Problems to solve:
• a. Repeat the stretch of the post from "In anticipation that" through "entirely unrelated) point." word for word.
• b. In the post, what color was the drawing of a shuttle box that was finally found online?
• c. Translate this sentence from the post into Spanish: "Emotions govern moral behavior in most cases."

Text:
# # # # #
Title: Re: Kohlberg/usefulness vs.historical
Nancy brings up an interesting point, for which yet another tangential thought is whether we should teach things in psychology based on their usefulness to our students or the fact that they have a historical place in psychology.  

How relevant is Freud in the field of psychology anymore?  I haven't seen Harlow in textbooks in years, yet I still like to tell the story of his research because I think it's classic and students are interested.  Ditto Seligman's pioneering research for learned helplessness.  I had a swell time trying to find a picture of a shuttle box so I could explain how Seligman did his study.  (It was either that or subject my students to my pitiful attempt at drawing one.)  Finally found a drawing of one online - in pink!  (I used it anyhow.)

I vote for a bit of each - usefulness and classics.  Ah, the true Greek Ideal.  And of course our own aspiration for psychology is that the classics commingle with usefulness.

In anticipation that this might become a new thread, I'm going to tentatively relabel the subject heading on this post.

Beth Benoit
University System of New Hampshire



on 11/21/02 10:30 AM, [EMAIL PROTECTED] at [EMAIL PROTECTED] wrote:

Hello,

I would like to interject a tangential (though not entirely unrelated) point.

I find Kohlberg, Gilligan etc. to be some of the least useful knowledge we impart in an introductory or developmental psychology class.

I say this because of the evidence (from Kagan and studies of those persons given a diagnosis of Antisocial Personality Disorder) that knowing the difference between right and wrong and DOING right are not at all the same thing. Emotions govern moral behavior in most cases. The guys people who ran Enron surely knew the difference between right and what they actually did.

The Heinz dilemma is an absurd false dilemma. There are other possibilities besides "stealing the drug" and "letting the wife die."
# # # # #
Extracted information:
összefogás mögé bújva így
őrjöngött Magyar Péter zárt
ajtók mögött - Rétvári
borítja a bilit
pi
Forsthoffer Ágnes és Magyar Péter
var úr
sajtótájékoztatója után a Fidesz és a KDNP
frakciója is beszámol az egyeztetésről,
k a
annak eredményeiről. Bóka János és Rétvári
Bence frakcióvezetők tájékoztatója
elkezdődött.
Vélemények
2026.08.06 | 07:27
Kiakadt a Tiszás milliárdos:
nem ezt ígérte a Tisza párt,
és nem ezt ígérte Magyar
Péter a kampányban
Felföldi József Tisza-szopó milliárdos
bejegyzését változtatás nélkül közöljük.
# # # # #
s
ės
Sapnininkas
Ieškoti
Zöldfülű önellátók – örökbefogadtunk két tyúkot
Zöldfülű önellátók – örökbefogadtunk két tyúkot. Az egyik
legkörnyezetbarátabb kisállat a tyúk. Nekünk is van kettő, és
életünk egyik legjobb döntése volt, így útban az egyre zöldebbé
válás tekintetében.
# # # # #
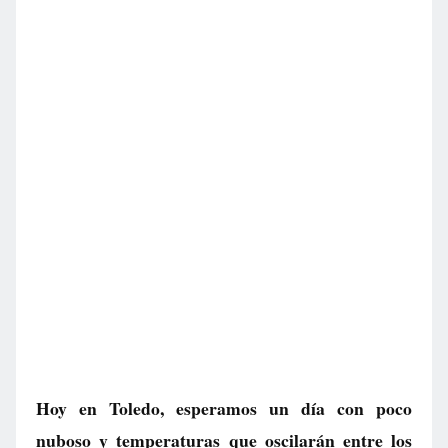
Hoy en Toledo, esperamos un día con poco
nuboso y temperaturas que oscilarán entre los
# # # # #
Responses to the tasks:
• a.
In anticipation that this might become a new thread, I'm going to tentatively relabel the subject heading on this post.

Beth Benoit
University System of New Hampshire



on 11/21/02 10:30 AM, [EMAIL PROTECTED] at [EMAIL PROTECTED] wrote:

Hello,

I would like to interject a tangential (though not entirely unrelated) point.

• b. Pink.

• c. Las emociones rigen la conducta moral en la mayoría de los casos.